Completing the Stress Cycle
It has been 2 weeks. I have JUST started opening the door to my home and felt like it was my home again. It is quiet. It smells like my house. The sense of calm I was craving - the calm that only walking into your own home can provide to you -is back. You know what this feels like.
But have I felt joy? No. Exhilaration? No. Pure adrenaline? No.
My friends ask “Are you so happy?” "Does it feel so good?”
I mean, yes. But also no.
I know that her in this apartment is a temporary reprieve. It is 5% of the total that needs to be completed before this is over. This was the part I had the impact to move forward. The rest of it is completely out of our control and before it is all over we will need to have so many more hard conversations with her. I enjoy the sense of calm that is returning but I feel that the stop button hasn’t been pushed; only the pause button.
Last weekend a friend sent me the link to the Brene Brown podcast talking with the authors of the book Burnout. They talk about emotional burnout. They dig deep into the importance of completing the stress cycle and explain how just because the stressor is eliminated it doesn’t mean the stress has evaporated.
Talk about a lightening bolt to the soul. It hit me so hard. It was so exactly what I was feeling and where I was at. We don’t have a roommate anymore but it doesn’t mean life is back to normal. She was an extra level of stress piled on top of us. We are still in a pandemic. School routines are still changing and forcing us to adjust - again. The election.. omg. Holidays are around the corner while case counts are jumping and we kept casually talking about how winter was going to be hard and then BAM. In the space of 7 days we went from 80 degrees to winter. At least we didn’t have to rake this year.
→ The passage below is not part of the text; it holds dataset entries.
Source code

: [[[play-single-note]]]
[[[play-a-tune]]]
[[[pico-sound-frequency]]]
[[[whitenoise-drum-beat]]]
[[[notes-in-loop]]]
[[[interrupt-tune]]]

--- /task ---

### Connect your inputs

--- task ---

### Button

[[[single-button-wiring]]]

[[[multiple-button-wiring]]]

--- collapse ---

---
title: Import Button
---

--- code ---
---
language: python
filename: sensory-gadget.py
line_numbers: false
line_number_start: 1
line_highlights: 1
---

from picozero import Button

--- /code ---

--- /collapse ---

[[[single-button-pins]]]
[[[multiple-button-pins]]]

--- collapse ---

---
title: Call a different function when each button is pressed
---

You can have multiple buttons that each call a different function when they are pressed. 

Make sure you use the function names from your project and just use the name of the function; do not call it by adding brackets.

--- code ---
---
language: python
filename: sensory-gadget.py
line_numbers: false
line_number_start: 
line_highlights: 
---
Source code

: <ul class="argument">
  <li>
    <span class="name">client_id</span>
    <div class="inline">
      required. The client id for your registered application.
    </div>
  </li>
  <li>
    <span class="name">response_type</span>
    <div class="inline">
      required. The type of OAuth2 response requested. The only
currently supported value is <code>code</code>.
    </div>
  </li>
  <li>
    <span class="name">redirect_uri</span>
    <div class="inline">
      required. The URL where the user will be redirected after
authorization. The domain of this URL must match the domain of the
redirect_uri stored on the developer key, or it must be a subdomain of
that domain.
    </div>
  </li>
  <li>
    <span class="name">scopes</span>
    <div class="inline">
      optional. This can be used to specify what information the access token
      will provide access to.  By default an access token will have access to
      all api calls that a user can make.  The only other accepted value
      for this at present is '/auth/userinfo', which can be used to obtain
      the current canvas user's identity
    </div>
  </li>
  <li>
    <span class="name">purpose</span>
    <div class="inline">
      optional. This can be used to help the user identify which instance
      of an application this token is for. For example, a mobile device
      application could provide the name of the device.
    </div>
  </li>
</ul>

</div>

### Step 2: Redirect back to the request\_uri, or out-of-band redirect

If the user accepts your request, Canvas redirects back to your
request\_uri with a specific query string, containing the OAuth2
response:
So… yeah. Our roommate moving out didn’t magically make me feel better. Her leaving just removed a layer. All of the rest of the crud is still there. Every day I wake up focus on doing my best to support the education and the soul and the emotional heart of my child, doing my best to move the business forward in a meaningful way while all the rules are breaking, doing my best to support my spouse as he is burning out on his own from a long and sustained spike in volume we could never have prepared for - while at the same time navigating through unprecedented production and supply chain issues, and then last but not least doing my best to take care of me and my own health and just trying my damnest to make dinner every night. Honestly that is all I have time for. Period. I have missed things and I will continue to miss things and that is just how it is. My free time is spent very intentionally focused on completing the stress cycle.